* [Problem to work on]
Exclude the pictures and retype the entries as written.

Material provided section start

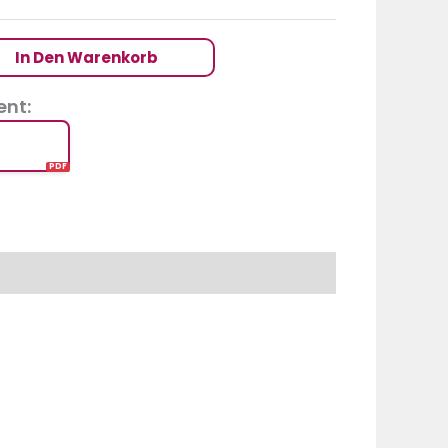
In Den Warenkorb
nt:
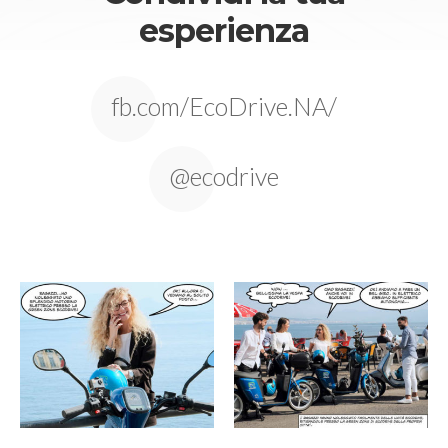
esperienza
fb.com/EcoDrive.NA/
@ecodrive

Material provided section end

* [Written solution]
In Den Warenkorb
nt:
esperienza
fb.com/EcoDrive.NA/
@ecodrive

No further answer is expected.